# Stored data entries
>>>>>

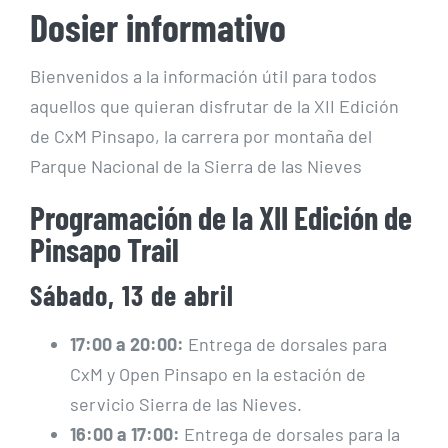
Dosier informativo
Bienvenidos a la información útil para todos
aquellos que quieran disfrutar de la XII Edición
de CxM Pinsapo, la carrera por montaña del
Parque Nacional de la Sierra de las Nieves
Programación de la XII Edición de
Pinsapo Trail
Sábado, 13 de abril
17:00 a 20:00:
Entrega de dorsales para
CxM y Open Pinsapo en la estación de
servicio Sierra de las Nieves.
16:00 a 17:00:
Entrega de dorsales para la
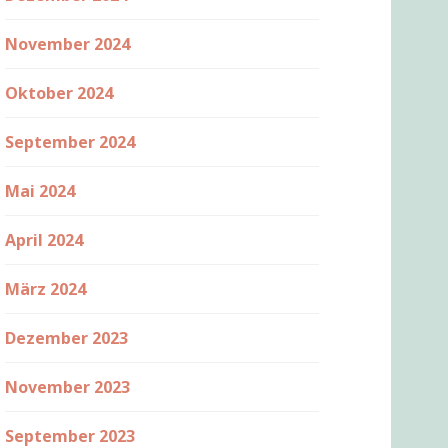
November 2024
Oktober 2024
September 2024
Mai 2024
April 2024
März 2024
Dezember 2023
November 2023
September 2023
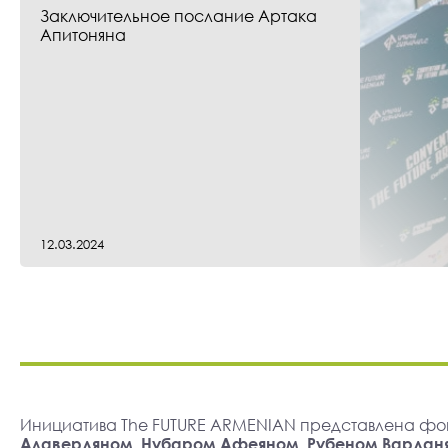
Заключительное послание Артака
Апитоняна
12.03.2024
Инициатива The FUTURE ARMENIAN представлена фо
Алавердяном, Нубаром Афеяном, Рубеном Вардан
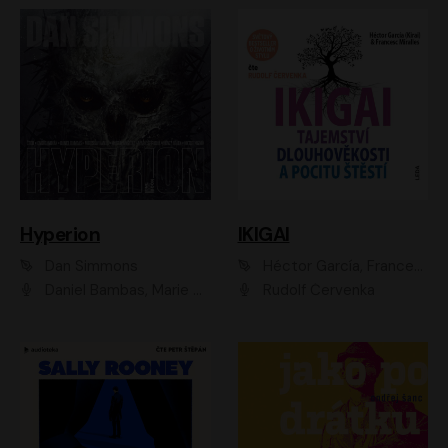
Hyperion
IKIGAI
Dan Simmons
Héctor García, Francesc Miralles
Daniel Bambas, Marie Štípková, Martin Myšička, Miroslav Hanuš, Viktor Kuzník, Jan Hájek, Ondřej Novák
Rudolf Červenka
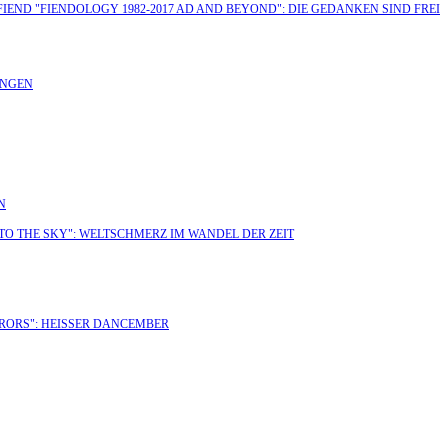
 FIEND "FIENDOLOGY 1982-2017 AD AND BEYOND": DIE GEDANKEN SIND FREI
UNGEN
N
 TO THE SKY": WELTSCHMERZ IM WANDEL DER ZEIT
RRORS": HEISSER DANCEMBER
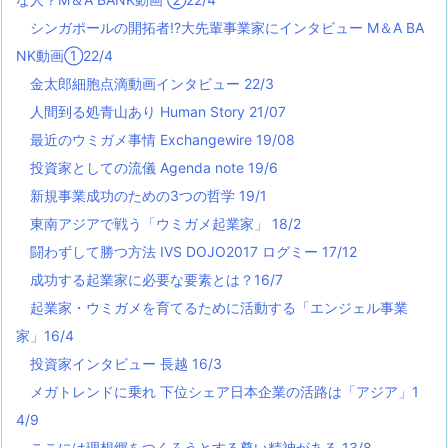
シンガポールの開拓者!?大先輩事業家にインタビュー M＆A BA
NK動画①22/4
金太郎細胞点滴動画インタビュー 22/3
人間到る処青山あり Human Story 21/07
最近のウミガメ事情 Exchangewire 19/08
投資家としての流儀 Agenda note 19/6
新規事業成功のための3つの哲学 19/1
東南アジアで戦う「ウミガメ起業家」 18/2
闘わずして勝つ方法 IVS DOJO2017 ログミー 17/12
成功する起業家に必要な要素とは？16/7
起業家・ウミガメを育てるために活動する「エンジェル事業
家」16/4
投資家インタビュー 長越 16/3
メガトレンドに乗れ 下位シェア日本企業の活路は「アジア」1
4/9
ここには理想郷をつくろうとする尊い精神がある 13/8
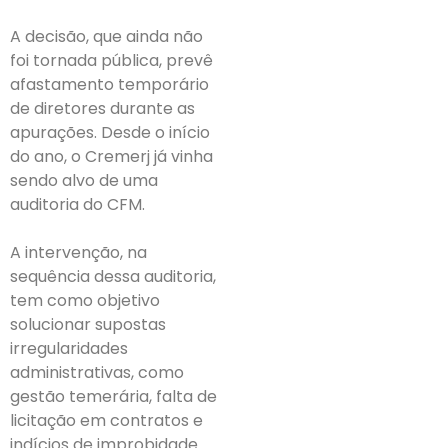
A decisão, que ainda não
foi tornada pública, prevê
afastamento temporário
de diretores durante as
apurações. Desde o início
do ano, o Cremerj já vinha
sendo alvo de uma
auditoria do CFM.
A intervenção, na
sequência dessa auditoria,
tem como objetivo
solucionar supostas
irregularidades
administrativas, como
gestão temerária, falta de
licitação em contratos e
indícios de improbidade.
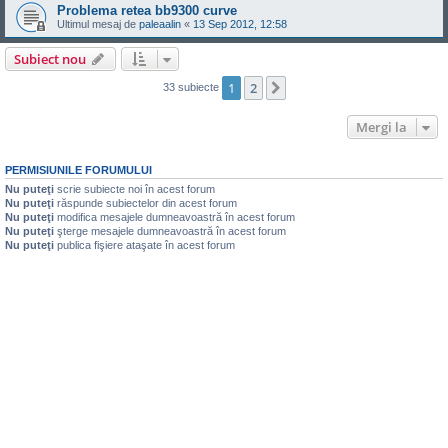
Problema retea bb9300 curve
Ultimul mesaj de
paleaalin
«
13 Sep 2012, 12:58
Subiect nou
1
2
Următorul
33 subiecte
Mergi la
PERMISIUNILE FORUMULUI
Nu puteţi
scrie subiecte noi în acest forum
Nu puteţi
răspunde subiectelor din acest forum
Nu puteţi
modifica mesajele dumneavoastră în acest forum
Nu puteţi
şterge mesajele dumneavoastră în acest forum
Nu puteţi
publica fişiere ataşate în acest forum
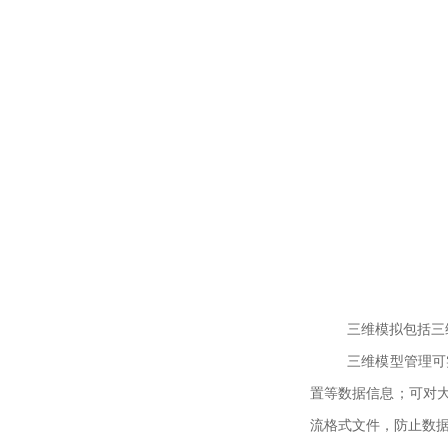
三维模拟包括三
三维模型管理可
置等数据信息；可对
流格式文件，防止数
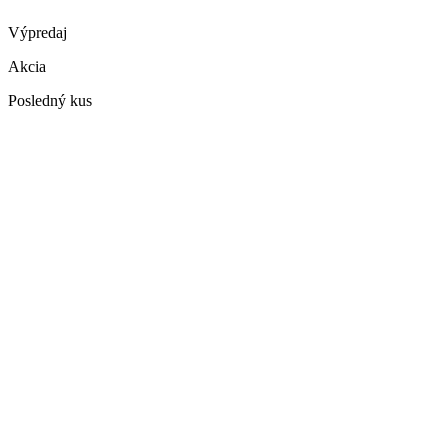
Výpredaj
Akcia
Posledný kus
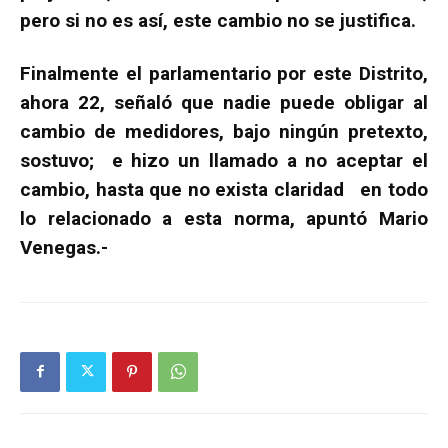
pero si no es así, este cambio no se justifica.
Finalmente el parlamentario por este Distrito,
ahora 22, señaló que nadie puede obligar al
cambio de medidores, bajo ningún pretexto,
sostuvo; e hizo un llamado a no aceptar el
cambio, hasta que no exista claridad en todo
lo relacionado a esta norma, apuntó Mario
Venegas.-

<<<<<
>>>>>

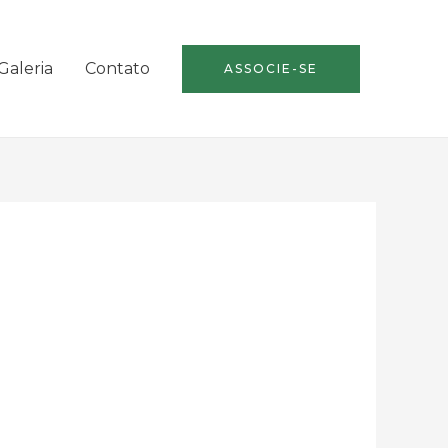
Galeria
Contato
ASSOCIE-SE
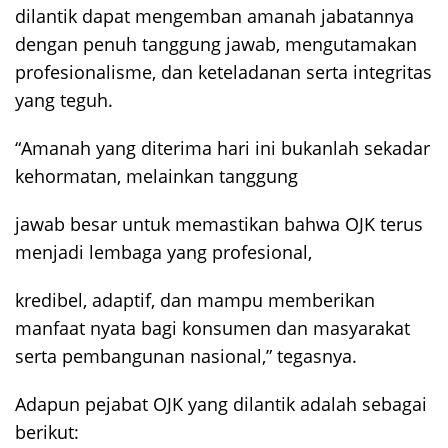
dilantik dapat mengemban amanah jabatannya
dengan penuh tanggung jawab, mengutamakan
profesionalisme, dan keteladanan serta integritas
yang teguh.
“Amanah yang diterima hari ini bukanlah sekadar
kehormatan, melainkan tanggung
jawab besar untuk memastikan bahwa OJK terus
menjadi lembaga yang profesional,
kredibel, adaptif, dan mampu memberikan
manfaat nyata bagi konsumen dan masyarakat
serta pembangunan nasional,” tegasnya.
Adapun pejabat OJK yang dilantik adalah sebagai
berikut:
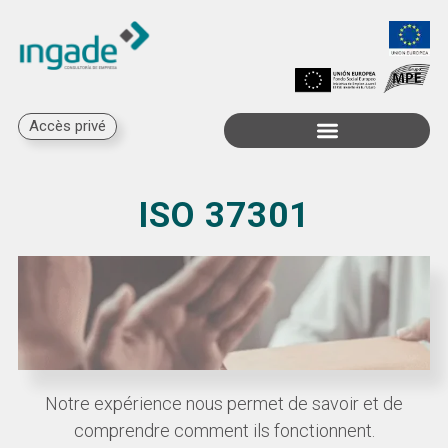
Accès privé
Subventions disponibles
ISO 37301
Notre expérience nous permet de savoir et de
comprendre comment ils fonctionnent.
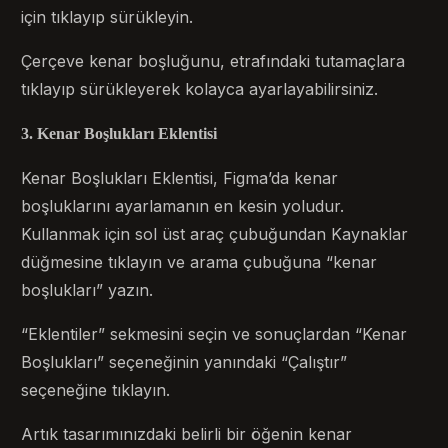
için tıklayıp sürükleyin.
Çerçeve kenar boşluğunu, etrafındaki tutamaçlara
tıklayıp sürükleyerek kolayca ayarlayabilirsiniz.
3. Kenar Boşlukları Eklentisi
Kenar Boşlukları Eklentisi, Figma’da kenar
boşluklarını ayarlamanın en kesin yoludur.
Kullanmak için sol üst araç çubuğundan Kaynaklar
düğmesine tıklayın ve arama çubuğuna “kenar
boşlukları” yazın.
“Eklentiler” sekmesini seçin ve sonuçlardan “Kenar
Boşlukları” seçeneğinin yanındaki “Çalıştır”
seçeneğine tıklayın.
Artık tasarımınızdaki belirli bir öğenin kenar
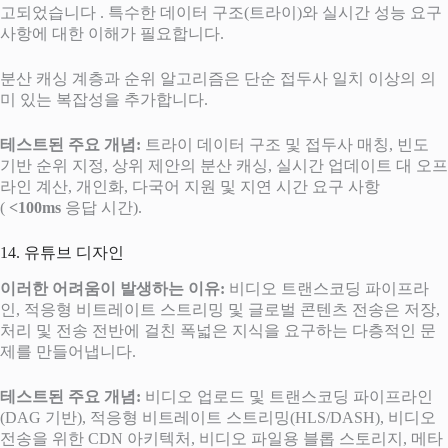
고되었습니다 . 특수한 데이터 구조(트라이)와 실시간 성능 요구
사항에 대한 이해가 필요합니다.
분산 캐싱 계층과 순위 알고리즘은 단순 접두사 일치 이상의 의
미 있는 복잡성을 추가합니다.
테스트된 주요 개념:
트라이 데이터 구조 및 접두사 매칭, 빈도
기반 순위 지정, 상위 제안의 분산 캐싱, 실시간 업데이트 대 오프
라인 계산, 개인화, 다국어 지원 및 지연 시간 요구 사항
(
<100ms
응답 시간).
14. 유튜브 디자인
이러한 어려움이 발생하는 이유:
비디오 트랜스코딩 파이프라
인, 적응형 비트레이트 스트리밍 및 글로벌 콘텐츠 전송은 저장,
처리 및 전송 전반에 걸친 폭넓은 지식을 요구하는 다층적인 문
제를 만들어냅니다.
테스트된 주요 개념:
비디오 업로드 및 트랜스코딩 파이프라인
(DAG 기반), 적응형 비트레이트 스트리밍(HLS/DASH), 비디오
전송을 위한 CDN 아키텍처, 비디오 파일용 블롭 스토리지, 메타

<<<<<

Reproduce the lines word for word, starting at the line containing "A decisão, que ainda não" and ending after the line containing "gestão temerária, falta de".

A decisão, que ainda não
foi tornada pública, prevê
afastamento temporário
de diretores durante as
apurações. Desde o início
do ano, o Cremerj já vinha
sendo alvo de uma
auditoria do CFM.
A intervenção, na
sequência dessa auditoria,
tem como objetivo
solucionar supostas
irregularidades
administrativas, como
gestão temerária, falta de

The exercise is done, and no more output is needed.